What needs to be done
Print back each record unchanged, without pictures.
• • • • • • •
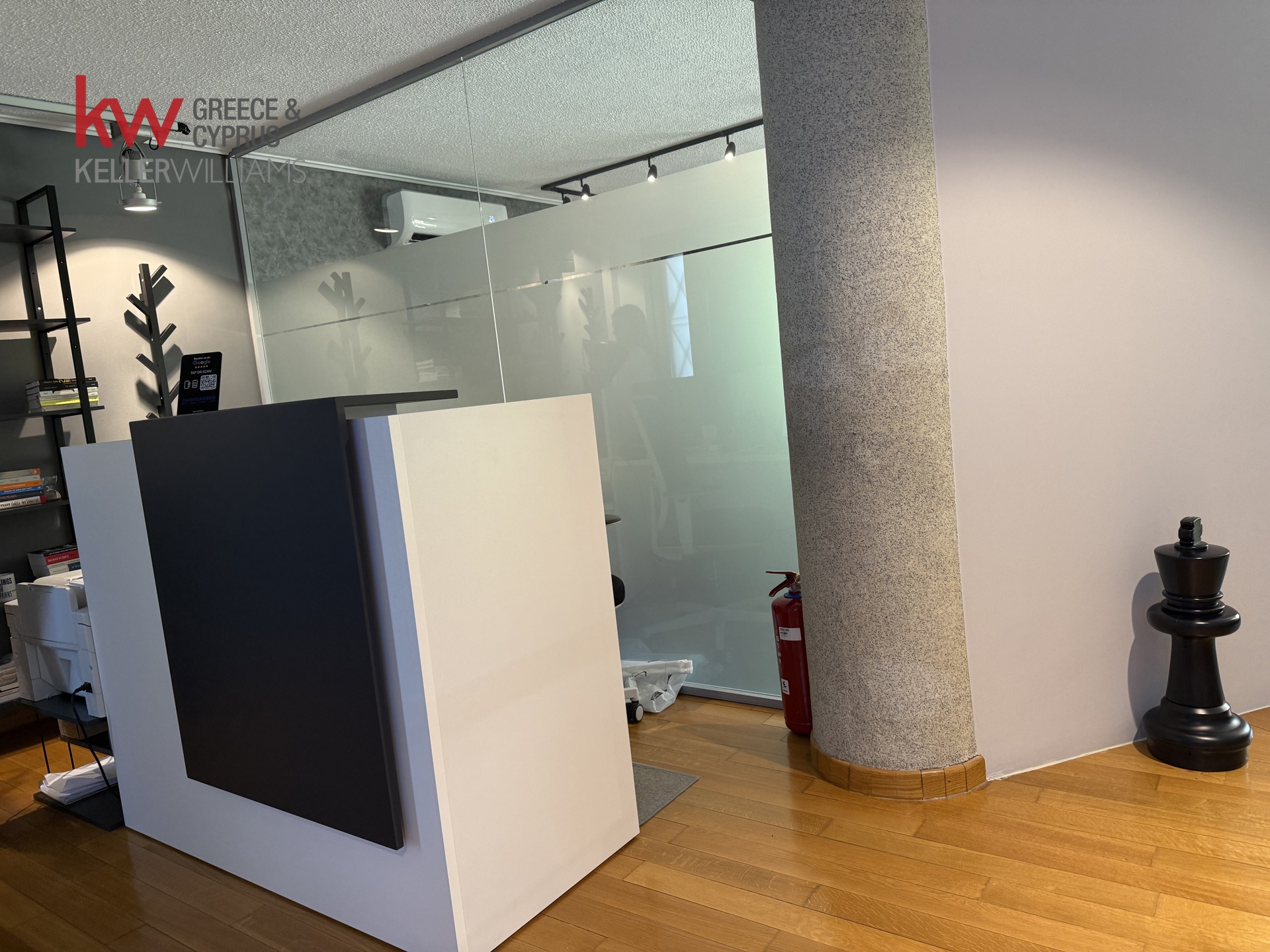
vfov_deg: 56.8
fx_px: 881
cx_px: 635
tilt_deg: -5.4
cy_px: 476
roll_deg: +5.0
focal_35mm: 24
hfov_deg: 71.6
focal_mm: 6.76
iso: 160
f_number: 1.78
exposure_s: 1/66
• • • • • • •
The answer
vfov_deg: 56.8
fx_px: 881
cx_px: 635
tilt_deg: -5.4
cy_px: 476
roll_deg: +5.0
focal_35mm: 24
hfov_deg: 71.6
focal_mm: 6.76
iso: 160
f_number: 1.78
exposure_s: 1/66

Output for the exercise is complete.